Your mom may have served milk with dinner or offered it at bedtime when you were feeling restless. You’ve seen your favorite celebs don milk mustaches as part of an iconic marketing campaign that’s spanned 20 years and appeared to solidify the idea that milk was not just healthy, but a necessity.

Turns out, it’s not.

“Any kind of natural food is not inherently bad; it’s eating patterns that can contribute to disease,” says Robin Foroutan, RDN, an integrative dietician at the Morrison Center in New York City and a spokesperson for the National Academy of Nutrition and Dietetics. In other words, there’s little reason to think that any individual whole food on its own is going to ruin your diet. Milk isn’t dangerous. But milk also isn’t for everyone. Here’s what you should know about who benefits most from milk, and who would be better off cutting back or going dairy-free.

Just the Facts on Milk’s Nutrition

Milk—or, more specifically, cow’s milk—is indeed a good source of vitamins and minerals.

“Milk is a great source of protein, calcium, vitamin D, which are ‘nutrients of concern’ in the U.S. population,” meaning that many people don’t get enough, says Vasanti Malik, PhD, a research scientist in the department of nutrition at Harvard T.H. Chan School of Public Health. “It also contains magnesium, along with other minerals and nutrients.”

“If you don’t consume dairy it’s really hard to get enough calcium,” which is crucial for strong bones, says Ali Webster, PhD, RD, Associate Director of Nutrition Communications for the International Food Information Council Foundation. The vitamin D and potassium in milk are also important for bone health.

How Much Milk Should You Drink?

If you do choose to consume dairy, Malik says that one serving a day is a good guideline. Ashley Koff, RDN, CEO of The Better Nutrition Program, agrees.
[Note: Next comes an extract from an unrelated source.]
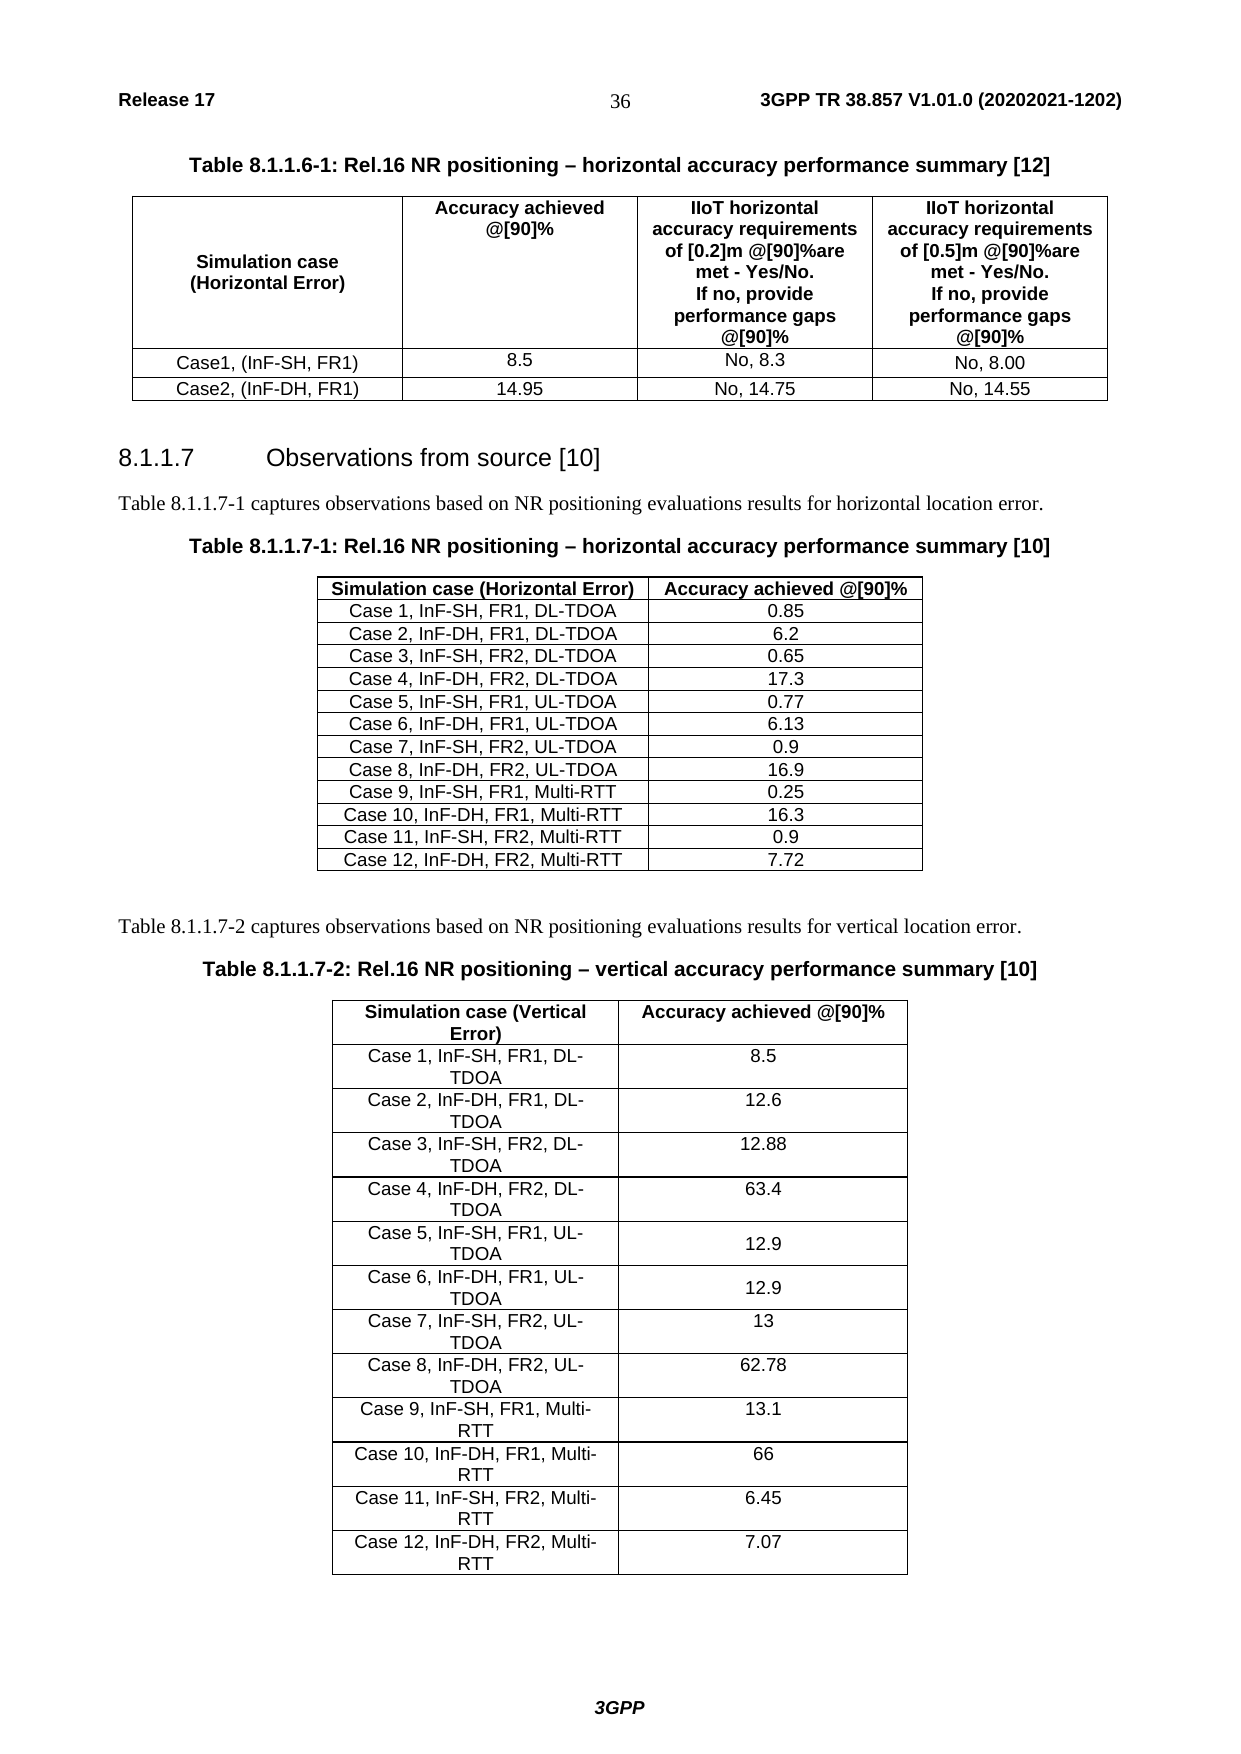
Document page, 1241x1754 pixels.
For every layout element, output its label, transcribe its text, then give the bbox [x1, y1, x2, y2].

She tells clients who opt to include dairy in their diets to “accessorize” meals with it—say, one slice of cheese on a sandwich or a splash of milk in your coffee.

That might surprise you, considering that the USDA recommends 3 servings daily. But Koff, Malik, and Foroutan say that number may be overkill. The only people who might need that much dairy are children and the elderly, because they tend to be picky eaters who might not otherwise get the nutrients they need.

Why You Shouldn’t Overdo It On Dairy

Assuming you like milk and aren’t allergic to it, most experts say it’s fine and arguably even healthy to continue drinking it—at least in moderation. The reason why eating too much dairy isn’t advisable is because it can push other healthy foods (like fruits and vegetables) out of your diet.

Conversely, the opposite is true: When people cut milk out of their diet and find they feel better, it’s often not because milk was wreaking havoc on their bodies. It’s because their overall diet quality improves when they replace that dairy with more nutrient-dense produce and other whole foods.

But Does Milk Make You Fat?

If you’ve heard that milk will make you fat, that’s not proven, either.“It’s true that milk comes from mammals and has a biological purpose—to feed infants so they can grow up and develop,” says Foroutan.

Milk naturally contains growth hormone as well as IGF-1 (insulin like growth factor-1) — both of which are designed to make animals get bigger. But there’s really no proof that the amount found in milk would contribute to obesity—nor is it enough to make you get jacked. (There is some proof that drinking milk after a workout can help you build muscle, mostly thanks to the protein content).